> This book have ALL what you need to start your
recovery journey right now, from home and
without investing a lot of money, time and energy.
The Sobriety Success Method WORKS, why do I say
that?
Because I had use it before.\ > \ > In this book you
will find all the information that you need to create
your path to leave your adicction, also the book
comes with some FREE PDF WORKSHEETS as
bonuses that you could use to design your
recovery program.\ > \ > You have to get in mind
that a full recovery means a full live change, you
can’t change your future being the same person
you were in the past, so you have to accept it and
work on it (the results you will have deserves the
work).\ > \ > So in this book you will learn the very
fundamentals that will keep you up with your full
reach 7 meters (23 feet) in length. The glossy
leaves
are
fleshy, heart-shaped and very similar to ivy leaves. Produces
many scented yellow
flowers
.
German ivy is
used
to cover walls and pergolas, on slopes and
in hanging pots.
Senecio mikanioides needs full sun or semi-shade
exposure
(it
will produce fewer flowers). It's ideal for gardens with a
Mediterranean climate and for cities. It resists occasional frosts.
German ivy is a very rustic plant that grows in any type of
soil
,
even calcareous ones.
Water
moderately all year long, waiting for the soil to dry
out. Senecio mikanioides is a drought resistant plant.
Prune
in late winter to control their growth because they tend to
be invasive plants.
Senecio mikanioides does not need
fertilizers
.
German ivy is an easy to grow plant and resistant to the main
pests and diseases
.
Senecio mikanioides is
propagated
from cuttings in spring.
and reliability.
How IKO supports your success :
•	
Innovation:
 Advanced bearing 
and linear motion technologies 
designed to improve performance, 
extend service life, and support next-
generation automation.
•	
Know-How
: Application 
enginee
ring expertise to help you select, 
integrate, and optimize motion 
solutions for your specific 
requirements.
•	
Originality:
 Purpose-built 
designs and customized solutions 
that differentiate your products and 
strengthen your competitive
= = =
# WHAT THE EXERCISE ASKS
Rewrite the text of the data above, putting "Cape ivy" wherever "German ivy" appears and keeping everything else the same.

# ANSWER BOX
> This book have ALL what you need to start your
recovery journey right now, from home and
without investing a lot of money, time and energy.
The Sobriety Success Method WORKS, why do I say
that?
Because I had use it before.\ > \ > In this book you
will find all the information that you need to create
your path to leave your adicction, also the book
comes with some FREE PDF WORKSHEETS as
bonuses that you could use to design your
recovery program.\ > \ > You have to get in mind
that a full recovery means a full live change, you
can’t change your future being the same person
you were in the past, so you have to accept it and
work on it (the results you will have deserves the
work).\ > \ > So in this book you will learn the very
fundamentals that will keep you up with your full
reach 7 meters (23 feet) in length. The glossy
leaves
are
fleshy, heart-shaped and very similar to ivy leaves. Produces
many scented yellow
flowers
.
Cape ivy is
used
to cover walls and pergolas, on slopes and
in hanging pots.
Senecio mikanioides needs full sun or semi-shade
exposure
(it
will produce fewer flowers). It's ideal for gardens with a
Mediterranean climate and for cities. It resists occasional frosts.
Cape ivy is a very rustic plant that grows in any type of
soil
,
even calcareous ones.
Water
moderately all year long, waiting for the soil to dry
out. Senecio mikanioides is a drought resistant plant.
Prune
in late winter to control their growth because they tend to
be invasive plants.
Senecio mikanioides does not need
fertilizers
.
Cape ivy is an easy to grow plant and resistant to the main
pests and diseases
.
Senecio mikanioides is
propagated
from cuttings in spring.
and reliability.
How IKO supports your success :
•	
Innovation:
 Advanced bearing 
and linear motion technologies 
designed to improve performance, 
extend service life, and support next-
generation automation.
•	
Know-How
: Application 
enginee
ring expertise to help you select, 
integrate, and optimize motion 
solutions for your specific 
requirements.
•	
Originality:
 Purpose-built 
designs and customized solutions 
that differentiate your products and 
strengthen your competitive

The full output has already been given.